Мэннеринг расхохотался:
– Знает ли он? А о чем я вам только что твердил? Я вовсе не горю желанием, чтоб меня зарезали в собственной постели, спасибочки!
– Он, должно быть, считает участок ужасно маловыгодным.
– Понятия не имею, чего уж он там считает, – презрительно бросил Мэннеринг.
Иной рассвет
Глава, в которой А-Цю, обняв ладонями закованные в броню округлости Анниного лифа, делает удивительное открытие, истинное значение которого оценит лишь восемь дней спустя, когда, перевидав все четыре Анниных муслиновых платья по очереди, сумеет подсчитать в уме объем содержащегося в них богатства – понятное дело, за исключением золотого песка, зашитого в оранжевое шелковое платье, которое Анна в Каньер никогда не надевает.

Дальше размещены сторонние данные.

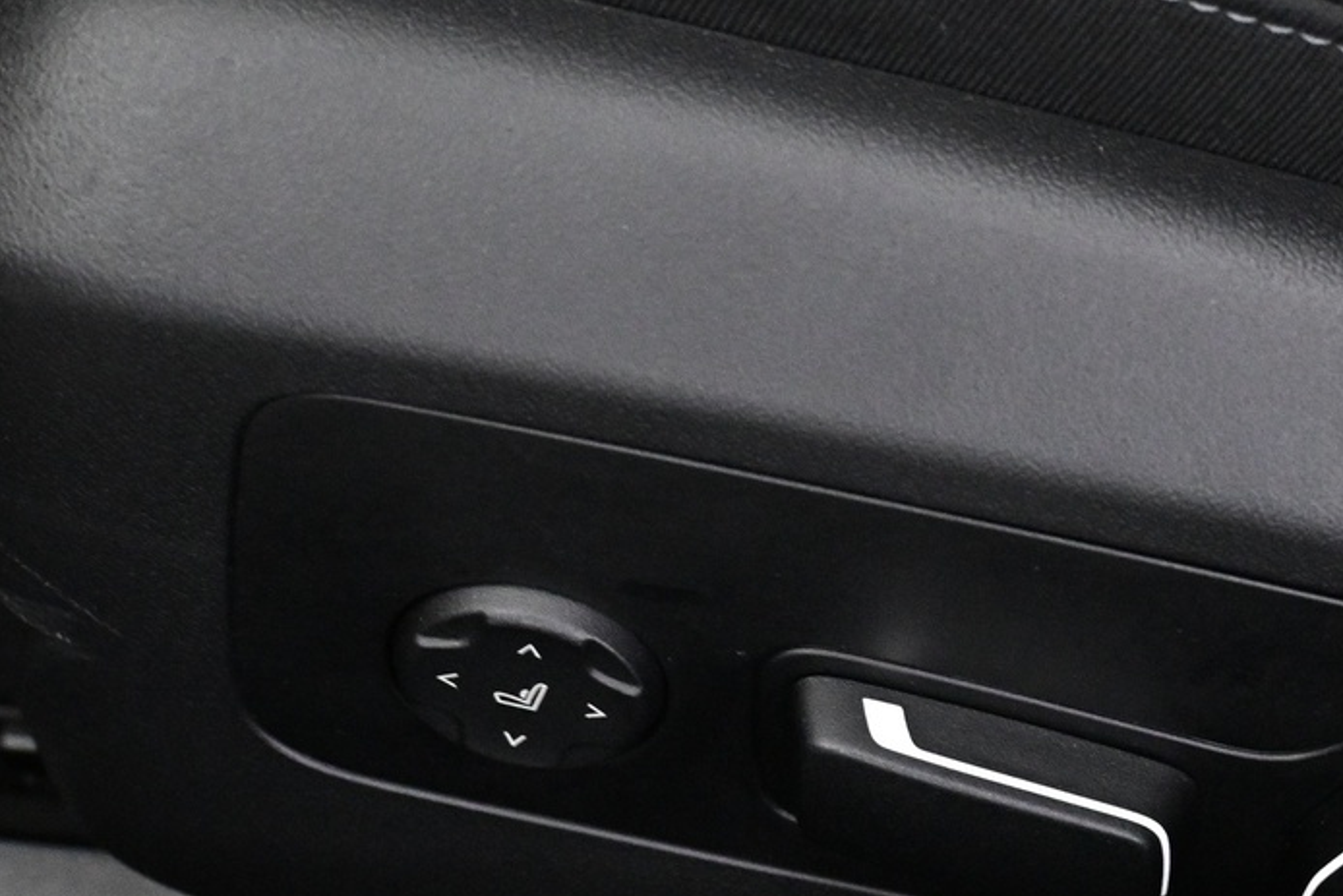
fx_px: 2873
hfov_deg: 26.2
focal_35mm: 77
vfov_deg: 17.7
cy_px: 608
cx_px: 902
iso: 4000
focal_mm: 22
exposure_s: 1/30
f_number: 4
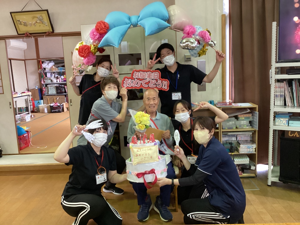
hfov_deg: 58.4
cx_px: 150
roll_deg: +2.1
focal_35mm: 31
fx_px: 269
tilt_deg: -8.4
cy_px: 112
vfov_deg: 45.4
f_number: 2.4
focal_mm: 3.3
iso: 320
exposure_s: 1/40
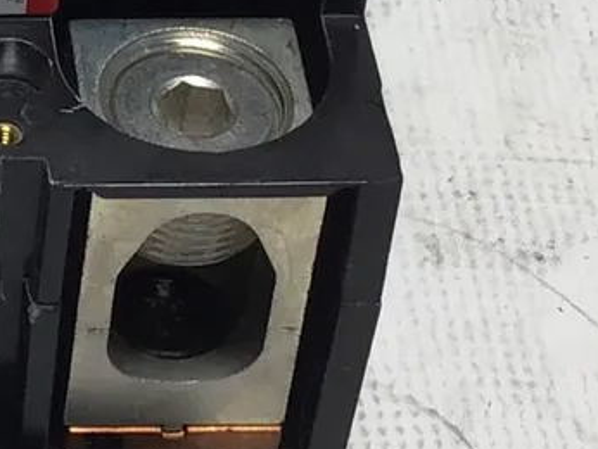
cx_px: -282
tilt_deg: -48.7
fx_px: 3094
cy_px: -41
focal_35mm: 179
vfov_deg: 8.2
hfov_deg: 10.7
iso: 25
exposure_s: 1/120
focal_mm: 3.3
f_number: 2.4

Анна лежала совершенно неподвижно, закрыв глаза, пока А-Цю водил ладонями по ее платью. Он исследовал ее корсет до последнего дюйма, прощупал каждую оборку, он подобрал утяжеленный подол и пропустил ткань сквозь пальцы. Его методичные прикосновения словно бы укореняли ее во времени и пространстве: ей казалось насущно важным, чтобы он познал каждую деталь ее одежды, прежде чем дотронуться до нее, и эта уверенность наполняла ее прозрачно-ярким, властным спокойствием. Когда он просунул руку ей под плечи, чтобы перевернуть ее, Анна беззвучно покорилась, поднеся обмякшие руки ко рту, как младенец, и уткнулась лицом ему в грудь.